Rewrite the stretch of the listing from the line containing "Mask: left heart" through the end of the listing, replacing "Render" with "Rasterize" and keeping everything else unchanged. Omit the pictures from your output.
╭─ Given data
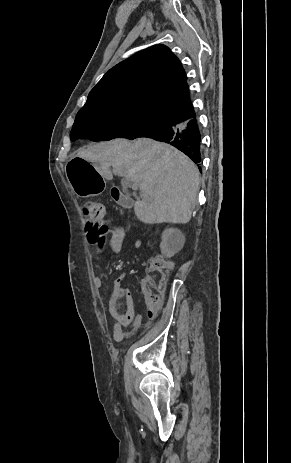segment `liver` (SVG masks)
I'll return each instance as SVG.
<instances>
[{"label": "liver", "mask_w": 291, "mask_h": 463, "mask_svg": "<svg viewBox=\"0 0 291 463\" xmlns=\"http://www.w3.org/2000/svg\"><path fill=\"white\" fill-rule=\"evenodd\" d=\"M77 157L91 162L106 180L113 173L139 185L141 200L134 204L146 224L190 221L199 190V172L182 152L149 138L133 142L115 139L82 148Z\"/></svg>", "instance_id": "obj_1"}]
</instances>
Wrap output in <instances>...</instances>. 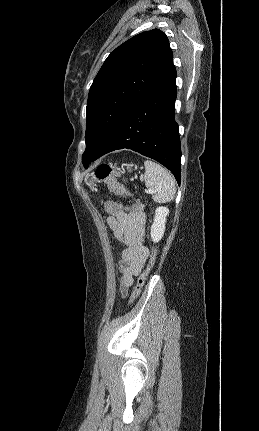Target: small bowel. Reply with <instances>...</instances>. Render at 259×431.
<instances>
[{
    "label": "small bowel",
    "instance_id": "small-bowel-1",
    "mask_svg": "<svg viewBox=\"0 0 259 431\" xmlns=\"http://www.w3.org/2000/svg\"><path fill=\"white\" fill-rule=\"evenodd\" d=\"M125 218L109 217L108 224L112 229L117 245L121 248L118 268L120 271V292L126 296L134 283V278L142 270L149 251L145 246L146 216L143 211H125Z\"/></svg>",
    "mask_w": 259,
    "mask_h": 431
}]
</instances>
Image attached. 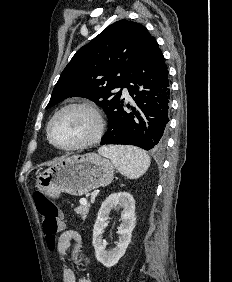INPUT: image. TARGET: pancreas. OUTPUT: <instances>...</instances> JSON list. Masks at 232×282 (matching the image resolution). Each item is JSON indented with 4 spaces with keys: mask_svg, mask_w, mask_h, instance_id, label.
Here are the masks:
<instances>
[{
    "mask_svg": "<svg viewBox=\"0 0 232 282\" xmlns=\"http://www.w3.org/2000/svg\"><path fill=\"white\" fill-rule=\"evenodd\" d=\"M89 208H90L89 205H80L75 209V212L79 214L83 220H85L89 212Z\"/></svg>",
    "mask_w": 232,
    "mask_h": 282,
    "instance_id": "pancreas-1",
    "label": "pancreas"
}]
</instances>
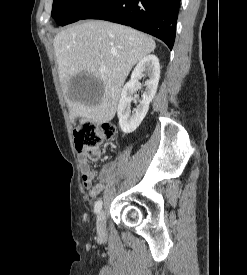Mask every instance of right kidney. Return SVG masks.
Here are the masks:
<instances>
[{
	"label": "right kidney",
	"mask_w": 247,
	"mask_h": 275,
	"mask_svg": "<svg viewBox=\"0 0 247 275\" xmlns=\"http://www.w3.org/2000/svg\"><path fill=\"white\" fill-rule=\"evenodd\" d=\"M143 76H148L145 81V91L143 99L131 114V102L133 93L139 86V79ZM160 78V64L155 55H147L134 68L131 79L122 89L121 97L117 107V115L119 118V126L124 133L135 131L143 119L145 118L149 104L153 100Z\"/></svg>",
	"instance_id": "ca27d5eb"
}]
</instances>
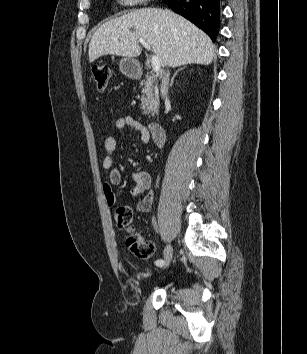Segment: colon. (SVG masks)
<instances>
[{
	"label": "colon",
	"mask_w": 307,
	"mask_h": 354,
	"mask_svg": "<svg viewBox=\"0 0 307 354\" xmlns=\"http://www.w3.org/2000/svg\"><path fill=\"white\" fill-rule=\"evenodd\" d=\"M111 70L107 65H95L92 67V76L98 89L103 90L107 87ZM132 209L128 206H120L115 209L114 221L118 228L127 230L129 235L126 239L127 248L137 257L148 259L155 252L154 244L133 232Z\"/></svg>",
	"instance_id": "5ec220e1"
}]
</instances>
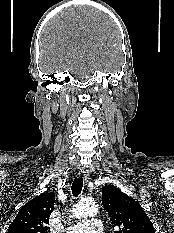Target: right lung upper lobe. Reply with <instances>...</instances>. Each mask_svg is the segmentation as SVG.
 Returning a JSON list of instances; mask_svg holds the SVG:
<instances>
[{"label":"right lung upper lobe","instance_id":"cb5924a9","mask_svg":"<svg viewBox=\"0 0 174 233\" xmlns=\"http://www.w3.org/2000/svg\"><path fill=\"white\" fill-rule=\"evenodd\" d=\"M54 203V192H44L36 196L20 209L9 226L8 233H46Z\"/></svg>","mask_w":174,"mask_h":233}]
</instances>
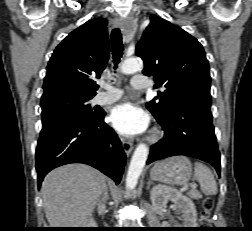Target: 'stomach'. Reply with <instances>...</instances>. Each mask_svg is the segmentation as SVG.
<instances>
[{"label":"stomach","mask_w":252,"mask_h":231,"mask_svg":"<svg viewBox=\"0 0 252 231\" xmlns=\"http://www.w3.org/2000/svg\"><path fill=\"white\" fill-rule=\"evenodd\" d=\"M192 175V167L189 159L185 156H175L156 163L150 176L153 180L172 184H186Z\"/></svg>","instance_id":"obj_1"}]
</instances>
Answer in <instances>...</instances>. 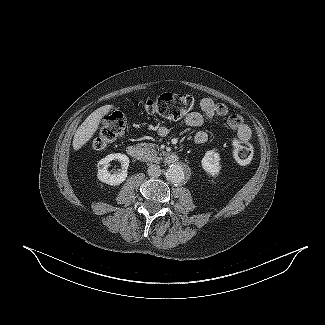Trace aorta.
I'll return each instance as SVG.
<instances>
[{
    "label": "aorta",
    "instance_id": "obj_1",
    "mask_svg": "<svg viewBox=\"0 0 325 325\" xmlns=\"http://www.w3.org/2000/svg\"><path fill=\"white\" fill-rule=\"evenodd\" d=\"M166 178L175 184L183 182L186 178L184 167L179 164H172L166 172Z\"/></svg>",
    "mask_w": 325,
    "mask_h": 325
}]
</instances>
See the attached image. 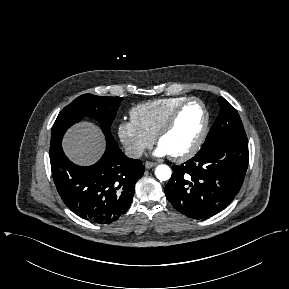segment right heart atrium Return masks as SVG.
<instances>
[{
    "mask_svg": "<svg viewBox=\"0 0 289 289\" xmlns=\"http://www.w3.org/2000/svg\"><path fill=\"white\" fill-rule=\"evenodd\" d=\"M118 136L126 152L134 158L140 157L154 142V138L142 130L133 120L122 121L119 124Z\"/></svg>",
    "mask_w": 289,
    "mask_h": 289,
    "instance_id": "right-heart-atrium-1",
    "label": "right heart atrium"
}]
</instances>
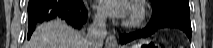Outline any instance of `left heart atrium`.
<instances>
[{"instance_id":"left-heart-atrium-1","label":"left heart atrium","mask_w":213,"mask_h":48,"mask_svg":"<svg viewBox=\"0 0 213 48\" xmlns=\"http://www.w3.org/2000/svg\"><path fill=\"white\" fill-rule=\"evenodd\" d=\"M97 8L103 14L115 18H126L129 14L128 2L125 0H100Z\"/></svg>"}]
</instances>
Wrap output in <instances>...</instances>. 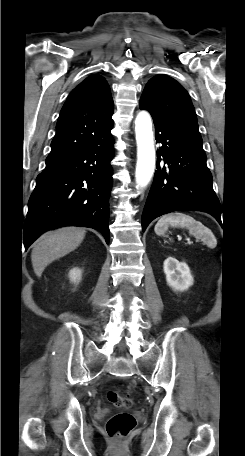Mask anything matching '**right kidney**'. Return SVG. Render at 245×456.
<instances>
[{
  "label": "right kidney",
  "instance_id": "ca27d5eb",
  "mask_svg": "<svg viewBox=\"0 0 245 456\" xmlns=\"http://www.w3.org/2000/svg\"><path fill=\"white\" fill-rule=\"evenodd\" d=\"M69 277L72 282H79L81 279V271L78 268H74L69 272Z\"/></svg>",
  "mask_w": 245,
  "mask_h": 456
}]
</instances>
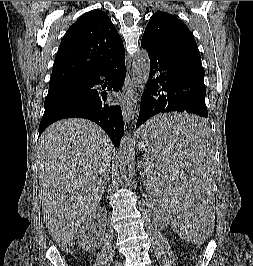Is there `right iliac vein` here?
Returning <instances> with one entry per match:
<instances>
[{"instance_id": "1", "label": "right iliac vein", "mask_w": 253, "mask_h": 266, "mask_svg": "<svg viewBox=\"0 0 253 266\" xmlns=\"http://www.w3.org/2000/svg\"><path fill=\"white\" fill-rule=\"evenodd\" d=\"M114 266H122L120 262H117Z\"/></svg>"}]
</instances>
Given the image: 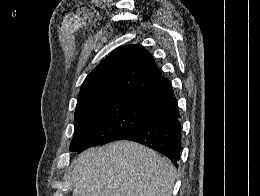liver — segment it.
Wrapping results in <instances>:
<instances>
[{"instance_id":"1","label":"liver","mask_w":260,"mask_h":196,"mask_svg":"<svg viewBox=\"0 0 260 196\" xmlns=\"http://www.w3.org/2000/svg\"><path fill=\"white\" fill-rule=\"evenodd\" d=\"M72 172L73 196H172L176 178L167 158L128 140L88 148Z\"/></svg>"}]
</instances>
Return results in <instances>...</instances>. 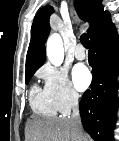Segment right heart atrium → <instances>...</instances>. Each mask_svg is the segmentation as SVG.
<instances>
[{"mask_svg": "<svg viewBox=\"0 0 119 141\" xmlns=\"http://www.w3.org/2000/svg\"><path fill=\"white\" fill-rule=\"evenodd\" d=\"M38 76L44 80V90L57 111L66 113L79 102V95L65 72L50 65L42 67Z\"/></svg>", "mask_w": 119, "mask_h": 141, "instance_id": "obj_1", "label": "right heart atrium"}]
</instances>
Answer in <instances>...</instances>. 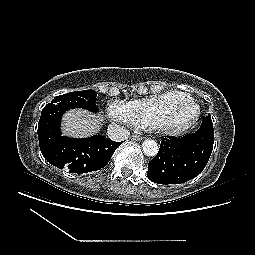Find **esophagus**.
Here are the masks:
<instances>
[{"mask_svg": "<svg viewBox=\"0 0 255 255\" xmlns=\"http://www.w3.org/2000/svg\"><path fill=\"white\" fill-rule=\"evenodd\" d=\"M130 139L132 140V141H141V140H143V137L142 136H139V135H131V137H130Z\"/></svg>", "mask_w": 255, "mask_h": 255, "instance_id": "34e87169", "label": "esophagus"}]
</instances>
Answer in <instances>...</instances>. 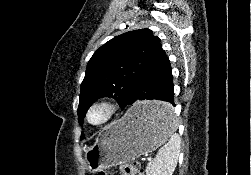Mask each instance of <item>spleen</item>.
<instances>
[{
    "mask_svg": "<svg viewBox=\"0 0 251 175\" xmlns=\"http://www.w3.org/2000/svg\"><path fill=\"white\" fill-rule=\"evenodd\" d=\"M164 133H167V143L160 147L154 161L147 165V175H172L180 153V135L176 131L174 113L171 109L157 111Z\"/></svg>",
    "mask_w": 251,
    "mask_h": 175,
    "instance_id": "obj_1",
    "label": "spleen"
}]
</instances>
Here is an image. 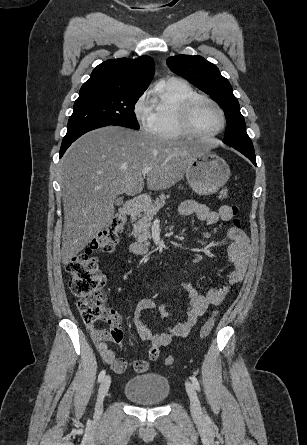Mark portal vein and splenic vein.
Here are the masks:
<instances>
[{
    "mask_svg": "<svg viewBox=\"0 0 307 445\" xmlns=\"http://www.w3.org/2000/svg\"><path fill=\"white\" fill-rule=\"evenodd\" d=\"M149 170H151L150 166H145V168H143V170H141L142 174H147V172H149Z\"/></svg>",
    "mask_w": 307,
    "mask_h": 445,
    "instance_id": "portal-vein-and-splenic-vein-1",
    "label": "portal vein and splenic vein"
}]
</instances>
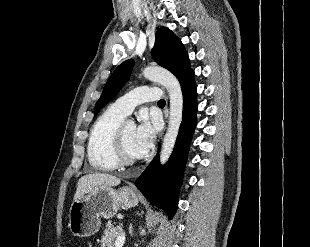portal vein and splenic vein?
<instances>
[{"mask_svg": "<svg viewBox=\"0 0 310 247\" xmlns=\"http://www.w3.org/2000/svg\"><path fill=\"white\" fill-rule=\"evenodd\" d=\"M125 242V233H121L115 241V247H122Z\"/></svg>", "mask_w": 310, "mask_h": 247, "instance_id": "portal-vein-and-splenic-vein-1", "label": "portal vein and splenic vein"}]
</instances>
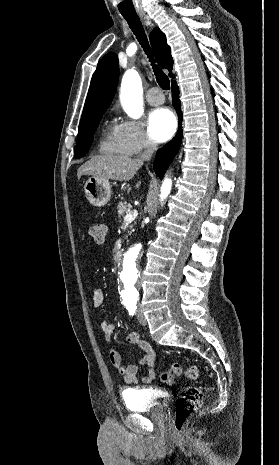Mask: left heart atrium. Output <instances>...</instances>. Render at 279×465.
I'll use <instances>...</instances> for the list:
<instances>
[{"label":"left heart atrium","instance_id":"left-heart-atrium-1","mask_svg":"<svg viewBox=\"0 0 279 465\" xmlns=\"http://www.w3.org/2000/svg\"><path fill=\"white\" fill-rule=\"evenodd\" d=\"M147 126L151 138L158 142H164L174 134L177 122L169 109L159 108L150 113Z\"/></svg>","mask_w":279,"mask_h":465}]
</instances>
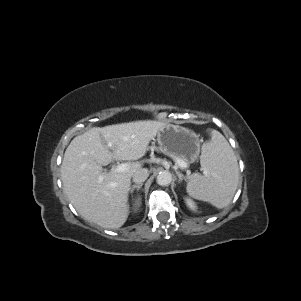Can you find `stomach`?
╰─
## Answer for this exercise
Mask: left heart atrium. Output <instances>...</instances>. Rasterize at 279×465.
I'll use <instances>...</instances> for the list:
<instances>
[{"label":"left heart atrium","instance_id":"left-heart-atrium-1","mask_svg":"<svg viewBox=\"0 0 279 465\" xmlns=\"http://www.w3.org/2000/svg\"><path fill=\"white\" fill-rule=\"evenodd\" d=\"M147 126L151 138L158 142H164L174 134L177 122L169 109L159 108L150 113Z\"/></svg>","mask_w":279,"mask_h":465}]
</instances>
Can you find `stomach`?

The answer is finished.